### WHAT YOU HAVE TO DO
Copy out, word for word, the part of the lines below that opens with the line containing "Solutions by Industry" and closes with the line containing "Заполните открывшуюся форму и", including both of those lines. Leave the pictures out of your answer.

### EXTRACTED MATERIAL
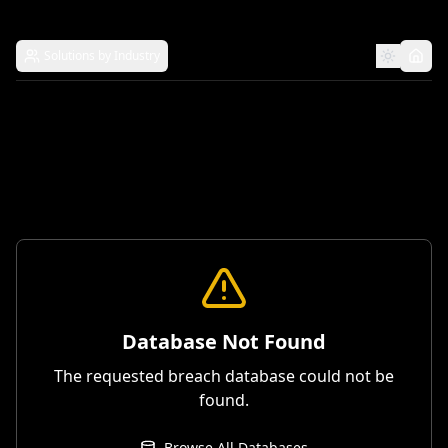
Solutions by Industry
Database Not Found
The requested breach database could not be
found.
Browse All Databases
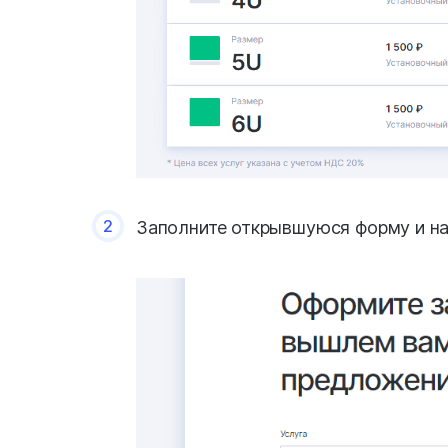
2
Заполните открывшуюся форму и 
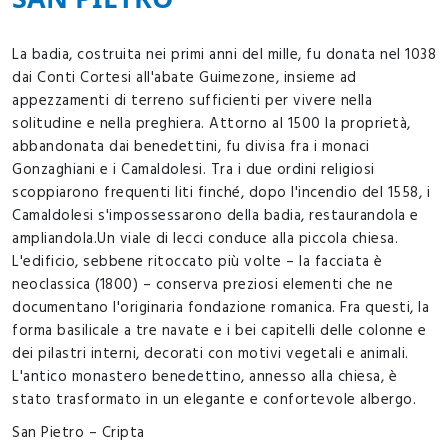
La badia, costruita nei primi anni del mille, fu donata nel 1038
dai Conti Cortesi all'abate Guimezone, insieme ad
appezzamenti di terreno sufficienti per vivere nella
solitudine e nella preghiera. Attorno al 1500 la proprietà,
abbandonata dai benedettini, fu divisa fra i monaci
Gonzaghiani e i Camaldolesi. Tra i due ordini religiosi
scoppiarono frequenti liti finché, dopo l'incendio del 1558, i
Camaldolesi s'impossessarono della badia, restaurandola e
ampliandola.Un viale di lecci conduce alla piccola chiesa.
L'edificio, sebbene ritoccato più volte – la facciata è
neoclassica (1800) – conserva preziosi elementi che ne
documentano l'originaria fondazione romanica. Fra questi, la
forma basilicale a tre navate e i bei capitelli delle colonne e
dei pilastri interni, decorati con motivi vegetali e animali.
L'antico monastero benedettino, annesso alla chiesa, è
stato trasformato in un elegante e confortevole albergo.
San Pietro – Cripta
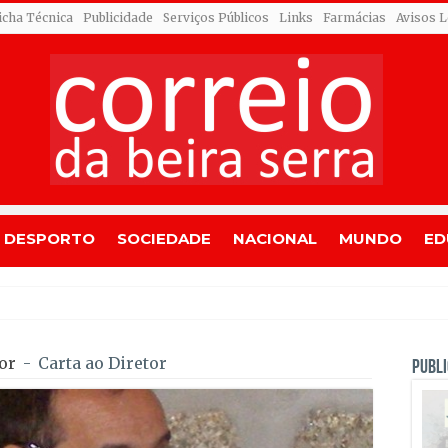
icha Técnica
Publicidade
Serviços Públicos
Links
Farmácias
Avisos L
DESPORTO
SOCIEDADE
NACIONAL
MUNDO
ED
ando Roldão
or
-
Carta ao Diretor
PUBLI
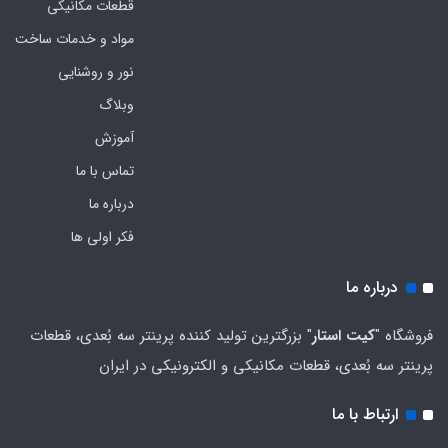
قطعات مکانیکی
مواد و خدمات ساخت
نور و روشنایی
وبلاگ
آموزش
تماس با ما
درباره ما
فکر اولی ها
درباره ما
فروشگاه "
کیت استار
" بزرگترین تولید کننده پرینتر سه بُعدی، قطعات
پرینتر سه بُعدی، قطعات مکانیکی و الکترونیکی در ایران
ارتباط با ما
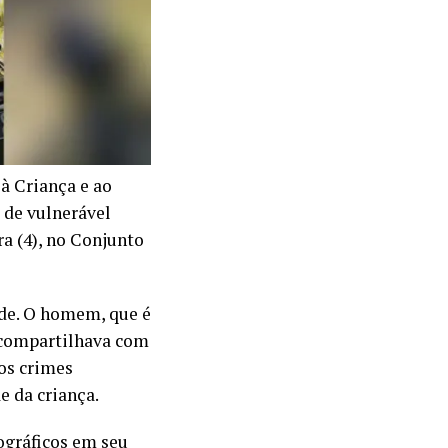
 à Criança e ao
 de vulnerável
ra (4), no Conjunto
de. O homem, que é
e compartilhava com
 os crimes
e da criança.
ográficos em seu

--

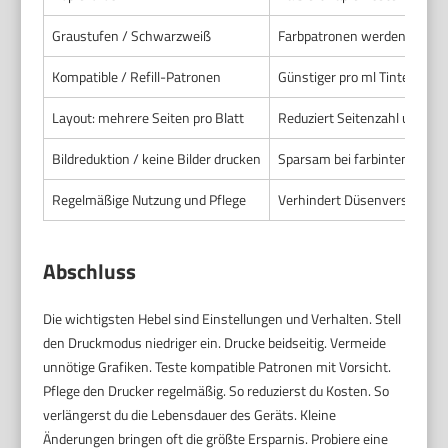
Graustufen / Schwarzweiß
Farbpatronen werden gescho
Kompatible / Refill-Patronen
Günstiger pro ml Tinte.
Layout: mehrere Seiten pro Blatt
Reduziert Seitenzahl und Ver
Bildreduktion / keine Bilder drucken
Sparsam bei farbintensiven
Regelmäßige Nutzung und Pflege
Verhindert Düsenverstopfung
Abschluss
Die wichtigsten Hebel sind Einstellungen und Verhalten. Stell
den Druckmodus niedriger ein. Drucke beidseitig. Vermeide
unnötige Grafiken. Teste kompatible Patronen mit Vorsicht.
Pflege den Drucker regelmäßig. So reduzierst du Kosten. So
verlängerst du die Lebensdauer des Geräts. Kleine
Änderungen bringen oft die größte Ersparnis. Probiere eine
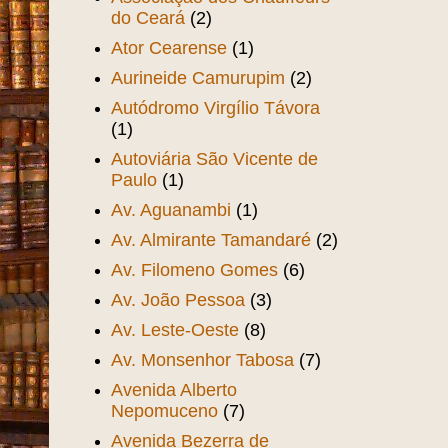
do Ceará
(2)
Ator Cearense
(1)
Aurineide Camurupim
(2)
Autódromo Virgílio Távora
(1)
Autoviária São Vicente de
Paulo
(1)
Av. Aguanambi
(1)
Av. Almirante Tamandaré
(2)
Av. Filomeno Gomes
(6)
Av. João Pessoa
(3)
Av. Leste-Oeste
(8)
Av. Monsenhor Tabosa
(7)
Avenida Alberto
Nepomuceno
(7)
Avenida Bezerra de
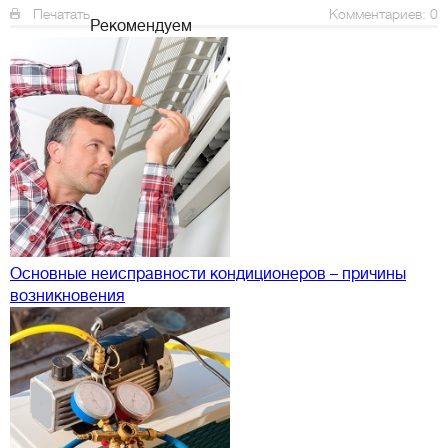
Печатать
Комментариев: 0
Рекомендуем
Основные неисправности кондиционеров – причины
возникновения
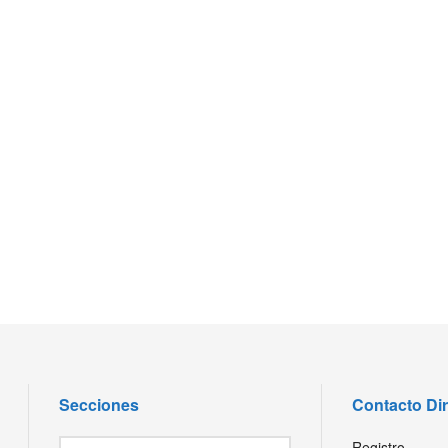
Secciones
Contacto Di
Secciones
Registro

--

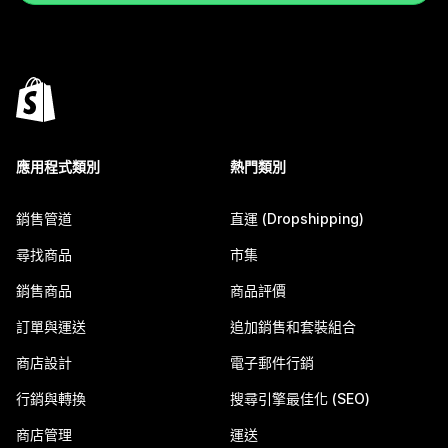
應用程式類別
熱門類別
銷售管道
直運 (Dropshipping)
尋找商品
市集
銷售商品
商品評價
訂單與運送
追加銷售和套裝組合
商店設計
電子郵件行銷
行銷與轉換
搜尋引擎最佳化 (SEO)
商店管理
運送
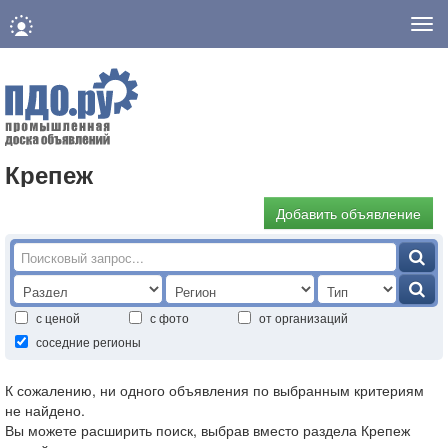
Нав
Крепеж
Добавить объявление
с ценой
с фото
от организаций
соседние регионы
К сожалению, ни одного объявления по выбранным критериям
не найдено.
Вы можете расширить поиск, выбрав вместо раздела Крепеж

### ANSWER
Solutions by Industry
Database Not Found
The requested breach database could not be
found.
Browse All Databases
2
Заполните открывшуюся форму и 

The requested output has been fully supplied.